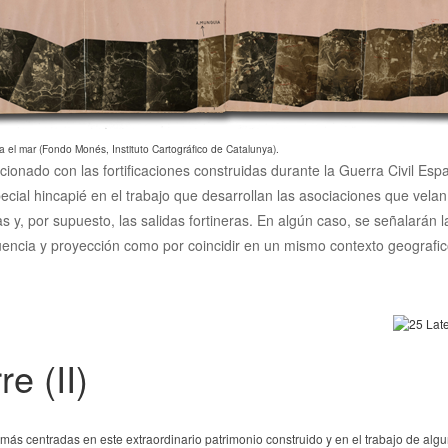
a el mar (Fondo Monés, Instituto Cartográfico de Catalunya).
acionado con las fortificaciones construidas durante la Guerra Civil Es
ecial hincapié en el trabajo que desarrollan las asociaciones que vela
cias y, por supuesto, las salidas fortineras. En algún caso, se señalarán
luencia y proyección como por coincidir en un mismo contexto geografico
e (II)
ás centradas en este extraordinario patrimonio construido y en el trabajo de alg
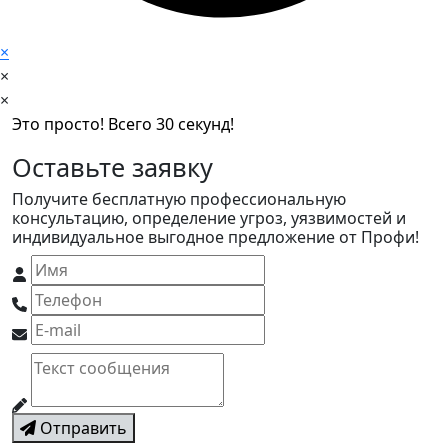
×
×
×
Это просто! Всего 30 секунд!
Оставьте заявку
Получите бесплатную профессиональную
консультацию, определение угроз, уязвимостей и
индивидуальное выгодное предложение от Профи!
Отправить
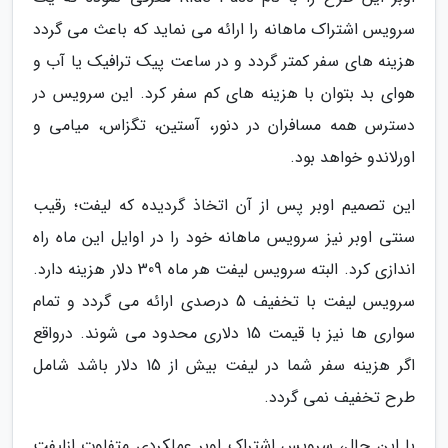
سرویس اشتراک ماهانه را ارائه می نماید که باعث می گردد
هزینه های سفر کمتر گردد و در ساعت پیک ترافیک یا آب و
هوای بد بتوان با هزینه های کم سفر کرد. این سرویس در
دسترس همه مسافران در دنور، آستین، تگزاس، میامی و
اورلاندو خواهد بود.
این تصمیم اوبر پس از آن اتخاذ گردیده که لیفت؛ رقیب
سنتی اوبر نیز سرویس ماهانه خود را در اوایل این ماه راه
اندازی کرد. البته سرویس لیفت هر ماه 309 دلار هزینه دارد.
سرویس لیفت با تخفیف 5 درصدی ارائه می گردد و تمام
سواری ها نیز با قیمت 15 دلاری محدود می شوند. درواقع
اگر هزینه سفر شما در لیفت بیش از 15 دلار باشد شامل
طرح تخفیف نمی گردد.
با این حال، سرویس اشتراک اوبر عملکردی متفاوت ازلیفت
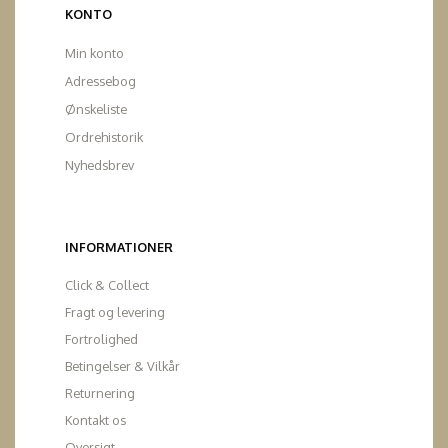
KONTO
Min konto
Adressebog
Ønskeliste
Ordrehistorik
Nyhedsbrev
INFORMATIONER
Click & Collect
Fragt og levering
Fortrolighed
Betingelser & Vilkår
Returnering
Kontakt os
Oversigt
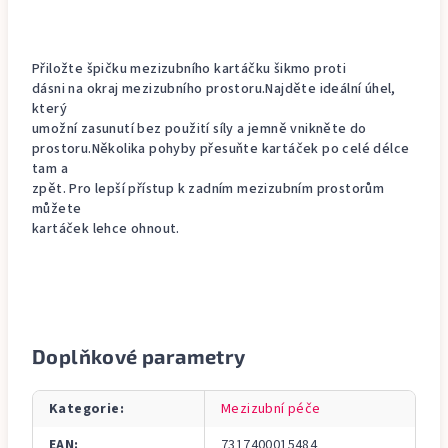
Přiložte špičku mezizubního kartáčku šikmo proti
dásni na okraj mezizubního prostoru.Najděte ideální úhel,
který
umožní zasunutí bez použití síly a jemně vnikněte do
prostoru.Několika pohyby přesuňte kartáček po celé délce
tam a
zpět. Pro lepší přístup k zadním mezizubním prostorům
můžete
kartáček lehce ohnout.
Doplňkové parametry
Kategorie
:
Mezizubní péče
EAN
:
7317400015484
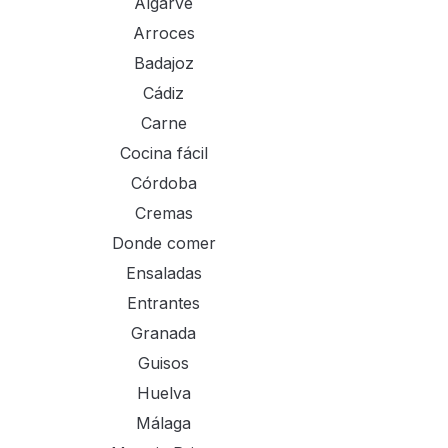
Algarve
Arroces
Badajoz
Cádiz
Carne
Cocina fácil
Córdoba
Cremas
Donde comer
Ensaladas
Entrantes
Granada
Guisos
Huelva
Málaga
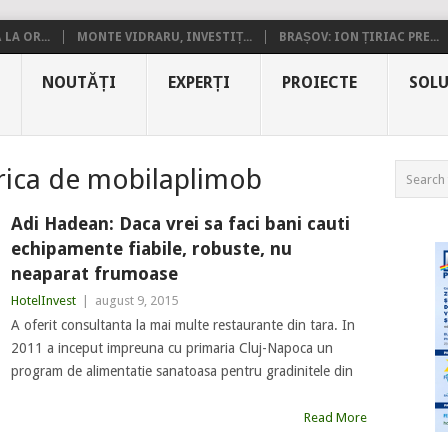
LA OR...
MONTE VIDRARU, INVESTIȚ...
BRAȘOV: ION ȚIRIAC PRE...
NOUTĂȚI
EXPERȚI
PROIECTE
SOLU
rica de mobilaplimob
Adi Hadean: Daca vrei sa faci bani cauti
echipamente fiabile, robuste, nu
neaparat frumoase
HotelInvest
|
august 9, 2015
A oferit consultanta la mai multe restaurante din tara. In
2011 a inceput impreuna cu primaria Cluj-Napoca un
program de alimentatie sanatoasa pentru gradinitele din
Read More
::::::::
### [How to complete this task]
What is needed is each line from the records with the word "تخفیف" in it.

### [Solution for this task]
سرویس لیفت با تخفیف 5 درصدی ارائه می گردد و تمام
طرح تخفیف نمی گردد.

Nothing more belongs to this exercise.